#### [SELECTED EXCERPT]
Testing, wearing masks, social distancing and washing our hands frequently should no longer be political issues. These are non-pharmaceutical interventions used by most successful countries and some states to protect their citizens and their economies. New Zealand, Taiwan, and Australia are three countries that have done this successfully. In the United States, Hawaii is doing a better job handling the pandemic than many of our states. These interventions and vaccination should keep the pandemic from overwhelming our health care delivery systems world-wide. New mutations like Epsilon/B.1.427 + B.1.429 and the Alpha, Beta, Gamma, and Delta variants will probably spread rapidly throughout the United States over the next 90 days as many states (ex. Texas, Florida, Iowa, Mississippi, Wyoming and South Carolina) open up everything and do away with masking and social distancing. We will probably see increased new infections per day in the United States. In the UK, Alpha/B.1.1.7, has increased the number of infections, hospitalizations and deaths. This and other mutants may do the same thing in the USA.

The Pfizer and Moderna RNA vaccines and the Johnson & Johnson single dose vaccination adenovirus vaccine are all being used to immunize people in the USA. The Oxford-AstraZeneca vaccine and the Novavax vaccine may be available in the fourth quarter of 2021. 

The bad news is that all currently available vaccines are based on the spike protein sequence identified in China in December 2019. Mutated isolates, as discussed above, may overtake our ability to produce new vaccines and vaccinate the populace. Like Influenza vaccines, we may have to reformulate vaccines based on active, worldwide surveillance at least every 4 to 6 months. The FDA is currently putting together a guidance document for how to develop booster vaccines for SARS-CoV-2 mutations. A surrogate marker of protection like antibody to the mutated Receptor Binding Domains of SARS-CoV-2 should be considered for vaccine approval.

#### [DATA FOR REVIEW]
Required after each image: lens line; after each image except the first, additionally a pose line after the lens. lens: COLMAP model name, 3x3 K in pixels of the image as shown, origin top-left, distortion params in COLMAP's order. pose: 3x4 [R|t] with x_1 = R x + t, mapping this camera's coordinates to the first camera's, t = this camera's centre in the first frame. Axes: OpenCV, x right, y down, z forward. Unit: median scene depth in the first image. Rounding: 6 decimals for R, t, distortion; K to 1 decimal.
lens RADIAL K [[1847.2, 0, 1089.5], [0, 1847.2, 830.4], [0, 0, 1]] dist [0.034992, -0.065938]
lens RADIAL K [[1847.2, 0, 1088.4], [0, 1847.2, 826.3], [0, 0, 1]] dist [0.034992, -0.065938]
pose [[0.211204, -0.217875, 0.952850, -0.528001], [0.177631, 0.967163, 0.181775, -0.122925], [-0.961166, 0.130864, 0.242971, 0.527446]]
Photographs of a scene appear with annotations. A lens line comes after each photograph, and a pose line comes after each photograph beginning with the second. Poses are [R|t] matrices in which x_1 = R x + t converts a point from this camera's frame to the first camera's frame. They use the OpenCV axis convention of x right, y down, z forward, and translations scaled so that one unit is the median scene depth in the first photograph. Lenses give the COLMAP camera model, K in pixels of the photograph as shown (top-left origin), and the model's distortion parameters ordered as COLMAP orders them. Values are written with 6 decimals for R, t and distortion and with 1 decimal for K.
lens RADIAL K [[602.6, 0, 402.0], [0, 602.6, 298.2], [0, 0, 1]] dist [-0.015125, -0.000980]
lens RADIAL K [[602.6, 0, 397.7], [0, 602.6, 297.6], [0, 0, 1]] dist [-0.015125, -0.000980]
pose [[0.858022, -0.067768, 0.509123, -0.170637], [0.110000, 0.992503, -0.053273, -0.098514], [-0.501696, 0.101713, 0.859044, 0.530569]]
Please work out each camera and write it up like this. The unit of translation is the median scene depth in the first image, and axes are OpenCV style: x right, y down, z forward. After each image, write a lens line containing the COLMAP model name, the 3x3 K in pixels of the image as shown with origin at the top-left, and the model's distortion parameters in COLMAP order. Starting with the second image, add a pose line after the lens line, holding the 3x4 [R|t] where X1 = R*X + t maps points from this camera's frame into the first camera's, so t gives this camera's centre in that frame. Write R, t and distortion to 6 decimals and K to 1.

#### [EXERCISE A]
According to the COVID-19 excerpt, which two vaccines may become available in the fourth quarter of 2021?
#### [EXERCISE B]
Output the part of the COVID-19 excerpt that opens with the words containing "The bad news" and closes with "for vaccine approval.".
#### [EXERCISE C]
Go on with the COVID-19 excerpt from where it stops.
The items play no part in any of this.

#### [TASK RESULT A]
The Oxford-AstraZeneca vaccine and the Novavax vaccine.

#### [TASK RESULT B]
The bad news is that all currently available vaccines are based on the spike protein sequence identified in China in December 2019. Mutated isolates, as discussed above, may overtake our ability to produce new vaccines and vaccinate the populace. Like Influenza vaccines, we may have to reformulate vaccines based on active, worldwide surveillance at least every 4 to 6 months. The FDA is currently putting together a guidance document for how to develop booster vaccines for SARS-CoV-2 mutations. A surrogate marker of protection like antibody to the mutated Receptor Binding Domains of SARS-CoV-2 should be considered for vaccine approval.

#### [TASK RESULT C]
The ideal approach to addressing the major mutations on at least five continents would be to make vaccines against each of the mutations. I’d get all of the vaccine companies and contract production companies on a call and “suggest” that two companies at least make and mass produce one of the four mutations. The government would pay the cost and buy at least 200 million doses in advance for each variant at say $40 a dose. The total cost to purchase the vaccine (800 million doses) would only be 32 billion dollars. Give each company a billion dollars each for development costs (another 8 billion dollars). Spend another two billion dollars for syringes and you’ve got enough booster doses to vaccinate 200 million people for all 4 variants. 42 billion dollars would be a small price to pay to catch up with the current mutations. Even if you had to do this every two years, it would be well worth the dollars spent. 

We are not doing adequate numbers of PCR or antigen detection assays in the United States. According to JHU, in January of 2021, we were doing up to 2,307,949 tests per day. In March 2021, the highest number of tests per day was 1,709,210, and in April, the highest number of tests per day was 2,008,319. Currently, we’re doing 710,675 tests per day (7-day moving average); that’s 1,297,644 fewer tests per day than the April high.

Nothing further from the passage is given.